## Objectif
Affiche chaque ligne ci-dessous où figure le mot « resultados ». La casse doit être respectée.

## Données fournies
==========

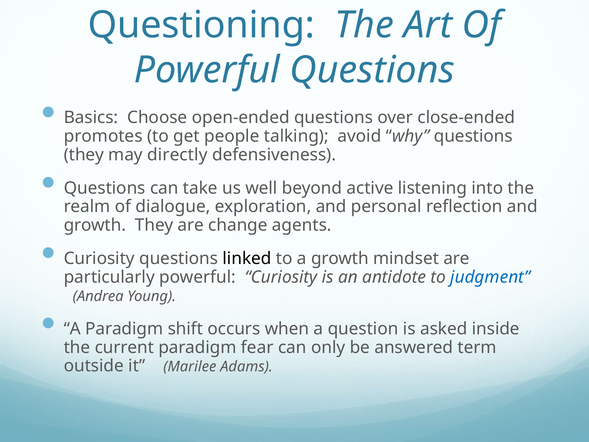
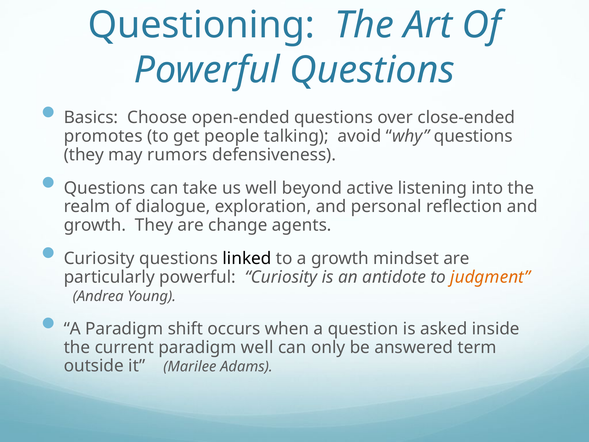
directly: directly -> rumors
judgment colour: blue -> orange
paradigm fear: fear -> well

==========

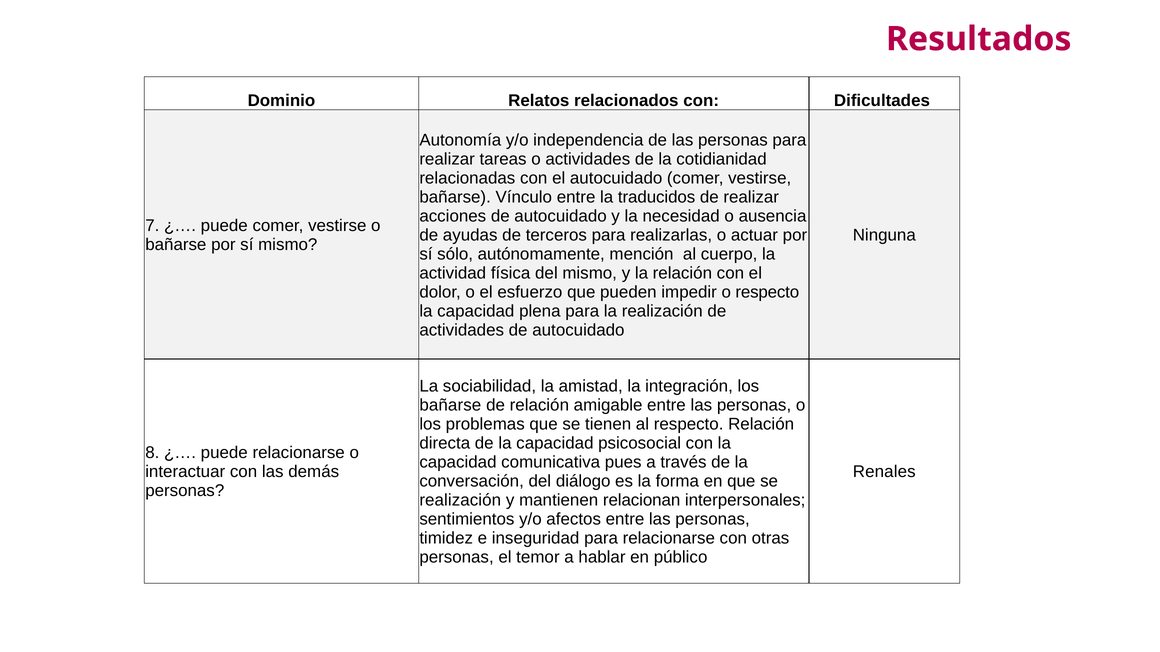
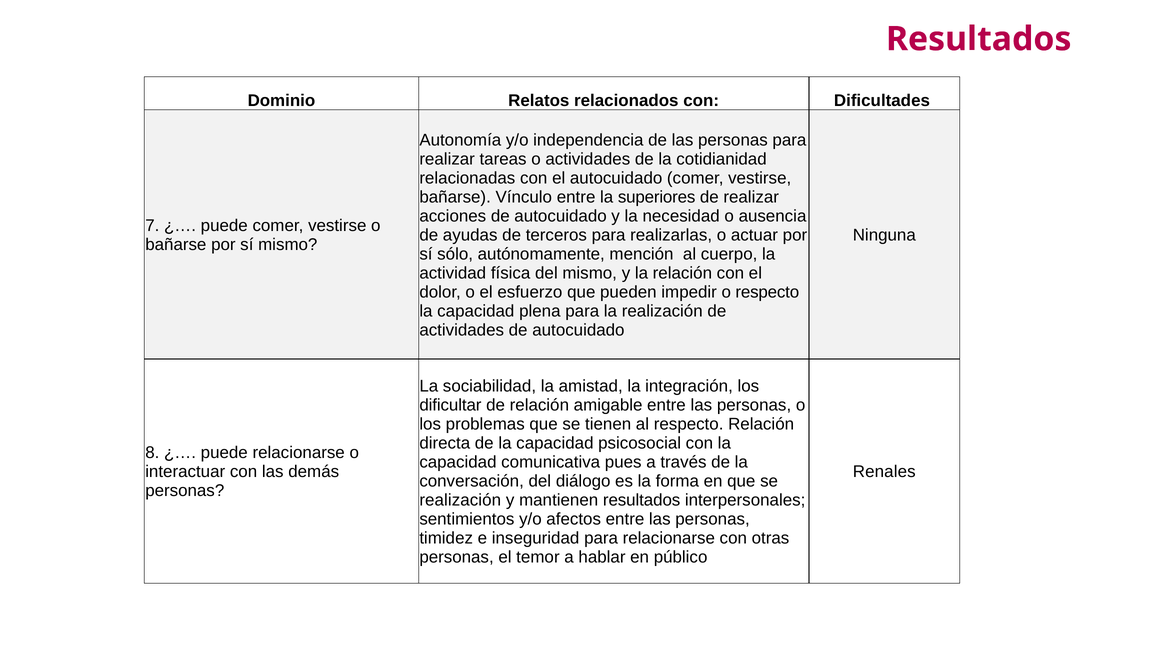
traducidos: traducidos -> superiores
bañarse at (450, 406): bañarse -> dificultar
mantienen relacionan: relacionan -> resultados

==========

## Résultat attendu
mantienen relacionan: relacionan -> resultados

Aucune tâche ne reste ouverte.